About six months ago we decided to get some Japanese water stones and try them out in the shop. To make a long story short, we like them — a lot. But we did encounter one problem. There's very little information about these stones.

That's when we contacted Fred Damsen of Woodline, The Japan Woodworker to find out a little more about these stones and how to use them.

Woodsmith: To start, I'd like to get some background information on Japanese water stones. Can you tell me a little about them?

Woodline: Well, first of all, there are two different types of water stones; naturally mined stones and man-made stones.

The natural stones have been mined in Japan for about 2000 years. But approximately 1200 years ago the best deposits were discovered in the Narutaki district (a mountainous area north of



Kyoto). The natural stones were originally used to sharpen tools, knives, and that sort of thing. But the real development of the natural stones occurred as a result of the Japanese preoccupation with swords and armaments.

Woodsmith: When did the man-made stones come into the picture? Woodline: I don't know an exact date, but it's been in the last 80 years or so. . . after the turn of the century.

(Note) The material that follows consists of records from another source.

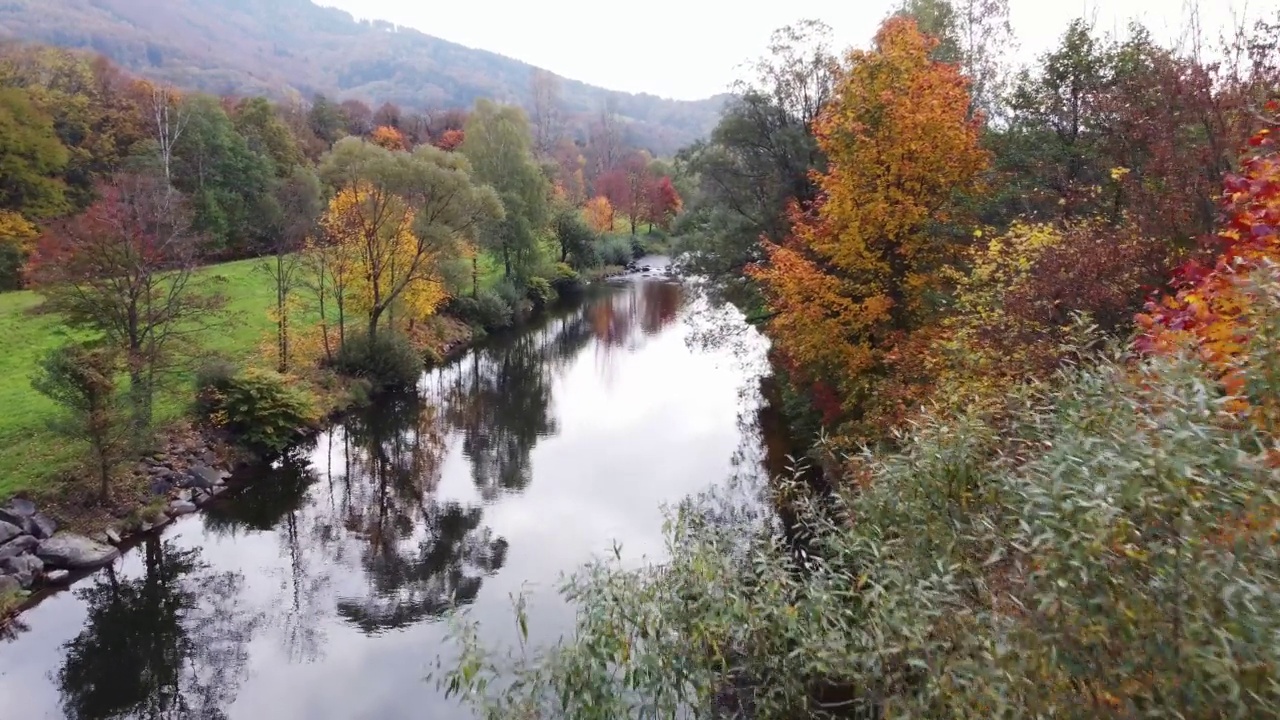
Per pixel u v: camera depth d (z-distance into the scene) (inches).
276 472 776.3
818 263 631.2
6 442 631.8
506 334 1523.1
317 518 686.5
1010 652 164.4
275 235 1207.6
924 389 436.5
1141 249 364.5
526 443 880.9
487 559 578.9
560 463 792.9
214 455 723.4
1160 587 136.9
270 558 605.0
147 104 1672.0
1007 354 357.1
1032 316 366.3
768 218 932.6
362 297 1074.1
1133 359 225.3
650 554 549.3
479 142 1662.2
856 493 313.4
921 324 534.6
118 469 614.9
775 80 943.0
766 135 955.3
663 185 2942.9
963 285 484.7
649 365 1274.6
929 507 236.4
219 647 472.7
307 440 850.1
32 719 406.0
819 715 271.0
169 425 721.0
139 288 670.5
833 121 559.8
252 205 1614.2
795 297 547.5
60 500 577.3
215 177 1555.1
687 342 1117.7
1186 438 138.8
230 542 634.2
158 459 671.1
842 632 259.6
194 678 442.0
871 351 531.5
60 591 520.1
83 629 492.4
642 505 650.8
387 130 2433.6
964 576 217.5
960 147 514.0
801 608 278.2
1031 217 575.8
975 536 213.0
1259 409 149.2
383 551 613.6
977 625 193.2
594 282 2191.2
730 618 275.6
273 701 417.7
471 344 1401.3
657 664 273.0
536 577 543.5
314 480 779.4
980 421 244.8
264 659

Woodsmith: I didn't realize they are such a recent development?

Woodline: Yes. The man-made water stones came about because of a scarcity of good quality natural stones . . . which forced the price up.

Woodsmith: I've noticed in your catalog that natural stones (Awase Toishi) are priced in the range of $25 to $400, so let's get back to the man-made stones which are more in the price range of typical western oil stones. Your catalog lists two basic types: the coarse stones (Toishi) and the finish stones (Shiage Toishi). What's the difference between these two types? What are they made of?

Woodline: Well, there's a variety of material used to make the man-made stones. The coarse stones, we believe, are made of



aluminum oxide which is fired in an oven to form a brick. In fact, that's just what they amount to ... a brick made of very fine material.

As for the man-made finish stones, there are a lot of different ones made, and it's difficult to determine what material is used. We do know of one stone that's made of cerium oxide — that's a rare polishing compound, the stuff that's used to grind mirrors to make telescopes.

It's difficult to say what all the stones are made of because the stone people, the manufacturers, won't tell us what materials they use.

Woodsmith: How would you compare Japanese water stones to western oil stones ... to the Arkansas stones for instance? Woodline: Arkansas stones will give you a really fine finish, but they won't polish the edge as finely as the water stones.

Personally, I think there are two problems with Arkansas stones. First, they're never flat. Even after they're flattened, it doesn't take much sharpening before they become dished out. And second, the Arkansas stones are so hard you can't feel the tool on the stone.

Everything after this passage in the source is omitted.